Diğer bir örneğe bakacak olursak, Soğuk Savaş sırasındaki ‘’Radio Free Europe’’ radyosu, gelişmeler hakkında yeterli bilgiye ulaşması engellenen Doğu Bloku ülkelerinin halkına ‘’tarafsız’’ haber alma gibi en temel demokratik hakkını sunma bahanesiyle ABD senatosu tarafından kurulmuştur ve bu radyonun Doğu Bloku’nun içten çökertilmesinde ki payı görmezden gelinemez.
Günümüze doğru yaklaştıkça yine bu hususta başka bir örnek göze çarpmaktadır. Arap Baharı, kimisi buna sosyal medya devrimi de demektedir ki, söylemlerinde haklılardır.Tabiki de sosyal medya başlı başına Arap Baharı’nı yöneten bir güç olmamıştır ancak sosyal medya olmasa belki pek de organize olamayan küçük çaplı gösteriler olarak kalacak, uluslararası sistemde büyük bir yankı uyandırmayacaktı. Diğer bir deyişle, sosyal medya Arap Baharı’nın harekete geçiricisi ve tamamlayıcısı işlevini görmüştür.

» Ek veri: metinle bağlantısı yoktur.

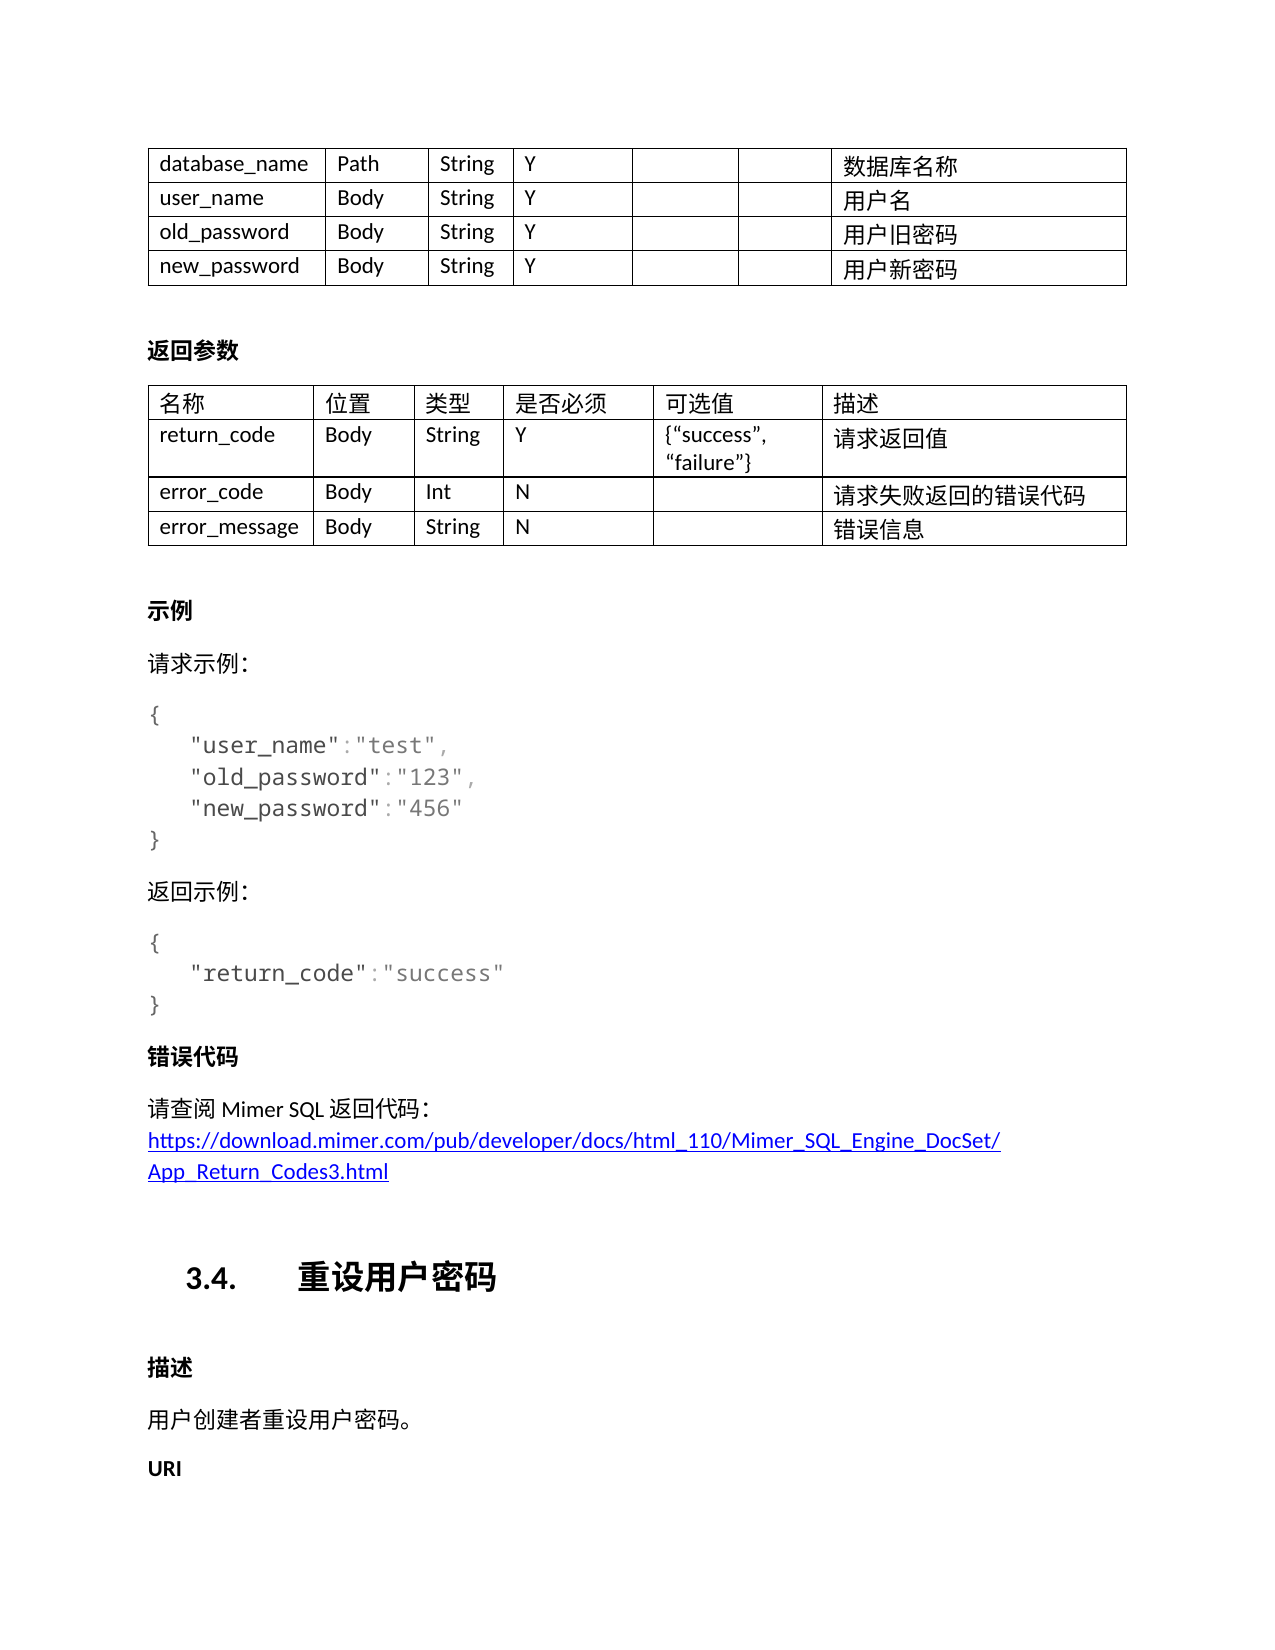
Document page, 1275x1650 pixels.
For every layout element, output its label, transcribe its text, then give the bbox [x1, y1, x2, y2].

table_cell Y [514, 149, 632, 182]
table_cell database_name [149, 149, 325, 182]
table_cell Y [514, 251, 632, 285]
text } [148, 823, 1127, 854]
table_cell [739, 183, 831, 216]
table_header 位置 [314, 386, 414, 419]
table_cell old_password [149, 217, 325, 250]
table_cell Body [326, 251, 428, 285]
table_cell 数据库名称 [832, 149, 1126, 182]
table_cell Body [326, 217, 428, 250]
table_cell String [429, 149, 513, 182]
text { [148, 698, 1127, 729]
text "user_name":"test", "old_password":"123", "new_password":"456" [148, 729, 1127, 823]
table_cell 请求返回值 [823, 420, 1126, 476]
table_cell Y [514, 183, 632, 216]
table_cell error_code [149, 478, 313, 511]
table_cell N [504, 478, 653, 511]
table_cell Path [326, 149, 428, 182]
text 请查阅Mimer SQL返回代码：https://download.mimer.com/pub/developer/docs/html_110/Mimer_SQL_Engine_DocSet/App_Return_Codes3.html [148, 1091, 1127, 1185]
table_cell [633, 217, 738, 250]
table_cell new_password [149, 251, 325, 285]
table_header 类型 [415, 386, 503, 419]
table_cell [739, 217, 831, 250]
table_cell 用户旧密码 [832, 217, 1126, 250]
table_cell 用户新密码 [832, 251, 1126, 285]
table_header 是否必须 [504, 386, 653, 419]
table_cell String [429, 183, 513, 216]
subtitle 重设用户密码 [185, 1251, 1127, 1299]
table_cell return_code [149, 420, 313, 476]
table_cell 请求失败返回的错误代码 [823, 478, 1126, 511]
text 用户创建者重设用户密码。 [148, 1402, 1127, 1435]
table_cell Y [514, 217, 632, 250]
table_cell [633, 149, 738, 182]
table_cell [633, 251, 738, 285]
table_cell [739, 251, 831, 285]
table_cell [654, 478, 822, 511]
text } [148, 988, 1127, 1019]
table_cell {“success”, “failure”} [654, 420, 822, 476]
text 错误代码 [148, 1039, 1127, 1072]
table_cell Body [314, 512, 414, 545]
table_cell Int [415, 478, 503, 511]
table_cell [654, 512, 822, 545]
table_cell String [429, 251, 513, 285]
text 返回参数 [148, 333, 1127, 366]
table_cell user_name [149, 183, 325, 216]
table_cell Body [314, 420, 414, 476]
text 描述 [148, 1349, 1127, 1383]
table_cell String [415, 420, 503, 476]
table_cell 错误信息 [823, 512, 1126, 545]
table_cell [739, 149, 831, 182]
table_cell String [415, 512, 503, 545]
table_cell Y [504, 420, 653, 476]
text { [148, 926, 1127, 957]
table_cell N [504, 512, 653, 545]
table_cell String [429, 217, 513, 250]
text 返回示例： [148, 873, 1127, 907]
table_cell error_message [149, 512, 313, 545]
text 请求示例： [148, 645, 1127, 679]
table_cell Body [314, 478, 414, 511]
table_header 名称 [149, 386, 313, 419]
text "return_code":"success" [148, 957, 1127, 988]
table_header 可选值 [654, 386, 822, 419]
text URI [148, 1454, 1127, 1483]
table_header 描述 [823, 386, 1126, 419]
table_cell 用户名 [832, 183, 1126, 216]
table_cell [633, 183, 738, 216]
table_cell Body [326, 183, 428, 216]
text 示例 [148, 593, 1127, 626]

Genel olarak baktığımızda, küreselleşmeyle beraber kamuoyunu ikna eden ve rıza imal eden kitle haberleşme araçlarının önemi hızla artmaktadır. Bu artışa duyarsız kalmayan diğer güçler –ki bunlar genellikle siyasiler oluyor- bu güce sahip olmak istemektedir.Çünkü fazla kompleks bir yapıya sahip olan kamuoyuna nüfuz edebilmenin en etkili yolu, medyayı kendi çıkarları doğrultusunda kullanmaktan çeker. Önceden de belirttiğimiz gibi, medyayı yönlendirmek ve kontrol etmek isteyen kurumların başında siyaset gelir.Siyasal iktidarlar, medya gücünü ellerinde tutmaya çalışırlar, çünkü medya siyasi iktidarların gerek devlet içi gerek ise uluslararası alanda yaptıkları fiilleri meşrulaştırabilecek bir meşruiyet makinesi işlevi görebilmektedir.Gerek devlet içi, gerek ise uluslararası sistemde fiziksel güç ile rıza mefhumunun dengesini koruması açısından medya son derece önemli bir rol oynamaktadır.